Simple as the idea may be to understand, it has some serious weaknesses, rooted in the simplicity itself. It would be foolish to think that the ever-vexing dilemma of human suffering could be resolved in as few words as, “You get what you deserve.” It is clearly not the entirety of daily human experience. Bad things happen to good people every single day.
A second flaw in this dichotomy is its failure to account for the wide spectrum of humans’ moral worth. A man can be very good one day and very bad the next. He could starve his children in order to donate more money to charity. He could sacrifice his life to save the life of his illicit lover’s husband. We vary in too many ways to be placed in binary opposition to one another.
From a purely pragmatic point of view, it would be unwise to convince the masses that they are composed of the righteous and the wicked, and to inform the righteous that they will have the privilege of watching and mocking as the wicked are being punished. That sort of thinking is not only childish and petty, but also unproductive. It leads to the sort of fanaticism plaguing the world today. After all, if it is God’s will that the wicked be punished, and my goal in life is to carry out God’s will, what higher calling can there be than to practice vigilante justice in his name?
It might be argued that I fail to render the position of the book of Proverbs fairly, that it does indeed account logically for the presence of suffering in the lives of kind and decent people. I would be interested to know how that is accomplished without first assuming the imperfection of God and his creation. For if God is perfect and omnipotent, His creation must naturally operate exactly as He intended. Thus, if good people are protected from harm, as asserted by Proverbs, and bad people can be recognized by the presence of a punishment, as Job’s friends maintain, then suffering must be to sin as smoke is to fire. Transgression is the sine qua non of punishment.
As it is very difficult to prove the innocence of a human, let us take an easier example. As we have no record of a rabbit eating from the tree of knowledge, and no sin exists unless one knows better, we will assume that a rabbit is always a good rabbit — or at least, it can’t be a wicked rabbit. Can’t a rabbit suffer? If it is thirsty or cold, injured or ill, doesn’t it still experience pain? Sometimes, things just happen, and it there’s no easy way to explain.
The character Job would agree with me on this point. While the book bearing his name contains many arguments that suffering is a symptom of guilt, these words aren’t put into Job’s mouth, but rather the mouths of his friends. Even in terms of the metaphors and cliches used, his friends are far more apt to mirror the ideas in the Proverbs than Job is.

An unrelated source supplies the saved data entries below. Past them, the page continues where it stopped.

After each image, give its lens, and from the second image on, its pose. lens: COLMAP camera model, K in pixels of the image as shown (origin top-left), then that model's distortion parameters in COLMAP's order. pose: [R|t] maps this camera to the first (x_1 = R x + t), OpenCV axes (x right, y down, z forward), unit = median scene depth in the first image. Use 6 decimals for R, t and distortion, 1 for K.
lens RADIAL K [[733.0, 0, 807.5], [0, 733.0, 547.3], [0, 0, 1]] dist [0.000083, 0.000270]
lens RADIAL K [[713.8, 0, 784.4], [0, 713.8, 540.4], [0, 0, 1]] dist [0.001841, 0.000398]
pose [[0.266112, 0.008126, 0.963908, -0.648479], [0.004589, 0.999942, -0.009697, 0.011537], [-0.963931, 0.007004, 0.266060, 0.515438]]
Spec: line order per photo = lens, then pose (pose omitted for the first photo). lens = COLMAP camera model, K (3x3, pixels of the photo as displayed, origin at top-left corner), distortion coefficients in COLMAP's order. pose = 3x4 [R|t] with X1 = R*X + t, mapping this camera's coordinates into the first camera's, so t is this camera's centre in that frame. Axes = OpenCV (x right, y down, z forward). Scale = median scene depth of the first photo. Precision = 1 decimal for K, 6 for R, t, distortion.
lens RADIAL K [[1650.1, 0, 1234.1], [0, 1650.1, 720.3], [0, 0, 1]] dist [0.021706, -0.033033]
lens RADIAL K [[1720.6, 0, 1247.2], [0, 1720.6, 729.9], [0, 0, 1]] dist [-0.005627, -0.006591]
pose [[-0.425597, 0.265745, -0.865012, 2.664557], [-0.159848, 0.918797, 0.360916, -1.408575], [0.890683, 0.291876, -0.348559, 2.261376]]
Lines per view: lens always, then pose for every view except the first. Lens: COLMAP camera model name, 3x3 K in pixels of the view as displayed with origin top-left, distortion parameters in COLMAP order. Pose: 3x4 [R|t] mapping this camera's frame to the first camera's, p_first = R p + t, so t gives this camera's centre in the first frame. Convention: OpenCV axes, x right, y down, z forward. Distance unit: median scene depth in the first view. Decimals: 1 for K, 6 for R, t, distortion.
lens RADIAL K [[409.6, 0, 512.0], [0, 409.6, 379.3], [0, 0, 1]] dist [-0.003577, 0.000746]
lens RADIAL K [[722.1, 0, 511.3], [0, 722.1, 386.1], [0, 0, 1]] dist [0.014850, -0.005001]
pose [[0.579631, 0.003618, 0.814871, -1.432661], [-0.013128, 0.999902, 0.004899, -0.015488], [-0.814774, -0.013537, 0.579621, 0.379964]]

Generally, Job’s words only resemble the Proverbs when he is telling his friends to be quiet, or when he parallels something they’ve said in order to negate it.
The logic of retribution theology starts on a strong note: Bad deeds (like drug abuse) have natural, painful consequences, and they can be addicting. Good deeds bring sweeter rewards than bad deeds ever could. The logic becomes problematic and even laughable when it claims to be true in all situations. There are rich scoundrels, just as surely as there are poor, ugly, ill, and wretched saints with terrible luck. There is no way to reconcile the ideal of retribution administered by a just, personal, and omnipotent God with the reality of suffering in our world, which is universal and blind to matters of virtue and vice. In Job, God prefers the one who argued with Him to the ones willing to point the finger at a friend in pain and say, “You get what you deserve.”